[Records from a collection]
'''

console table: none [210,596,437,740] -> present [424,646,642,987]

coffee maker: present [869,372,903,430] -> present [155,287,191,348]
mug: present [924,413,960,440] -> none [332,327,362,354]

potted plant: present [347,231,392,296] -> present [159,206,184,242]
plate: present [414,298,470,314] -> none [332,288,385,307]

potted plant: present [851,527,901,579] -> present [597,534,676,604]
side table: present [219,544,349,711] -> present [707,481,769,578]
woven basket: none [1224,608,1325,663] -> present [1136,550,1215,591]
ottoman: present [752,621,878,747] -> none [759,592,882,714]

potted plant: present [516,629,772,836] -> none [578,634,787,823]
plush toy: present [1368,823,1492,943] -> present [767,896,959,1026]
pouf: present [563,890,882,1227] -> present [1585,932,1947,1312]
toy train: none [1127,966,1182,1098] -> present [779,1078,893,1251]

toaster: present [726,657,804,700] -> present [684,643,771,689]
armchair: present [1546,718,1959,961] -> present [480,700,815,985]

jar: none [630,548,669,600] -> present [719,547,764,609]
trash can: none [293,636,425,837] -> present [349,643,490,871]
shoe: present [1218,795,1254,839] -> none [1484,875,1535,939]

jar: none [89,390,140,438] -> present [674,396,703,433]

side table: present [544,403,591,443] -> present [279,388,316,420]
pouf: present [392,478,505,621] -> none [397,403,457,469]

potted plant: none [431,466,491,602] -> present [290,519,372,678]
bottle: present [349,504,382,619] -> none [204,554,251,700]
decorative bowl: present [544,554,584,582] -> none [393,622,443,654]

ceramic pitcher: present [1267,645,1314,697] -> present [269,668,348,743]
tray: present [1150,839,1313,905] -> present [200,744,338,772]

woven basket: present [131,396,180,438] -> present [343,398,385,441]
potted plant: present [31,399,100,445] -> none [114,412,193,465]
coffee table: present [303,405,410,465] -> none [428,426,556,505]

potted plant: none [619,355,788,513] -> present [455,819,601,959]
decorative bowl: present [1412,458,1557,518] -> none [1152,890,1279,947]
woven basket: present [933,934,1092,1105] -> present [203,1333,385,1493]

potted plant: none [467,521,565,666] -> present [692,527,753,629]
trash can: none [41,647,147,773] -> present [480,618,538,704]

'''

Exercise directions:
The first line of the entries above marks where to begin; repeat each line exactly through the one that contains "woven basket: none", and include that line.

Expected answer:
console table: none [210,596,437,740] -> present [424,646,642,987]

coffee maker: present [869,372,903,430] -> present [155,287,191,348]
mug: present [924,413,960,440] -> none [332,327,362,354]

potted plant: present [347,231,392,296] -> present [159,206,184,242]
plate: present [414,298,470,314] -> none [332,288,385,307]

potted plant: present [851,527,901,579] -> present [597,534,676,604]
side table: present [219,544,349,711] -> present [707,481,769,578]
woven basket: none [1224,608,1325,663] -> present [1136,550,1215,591]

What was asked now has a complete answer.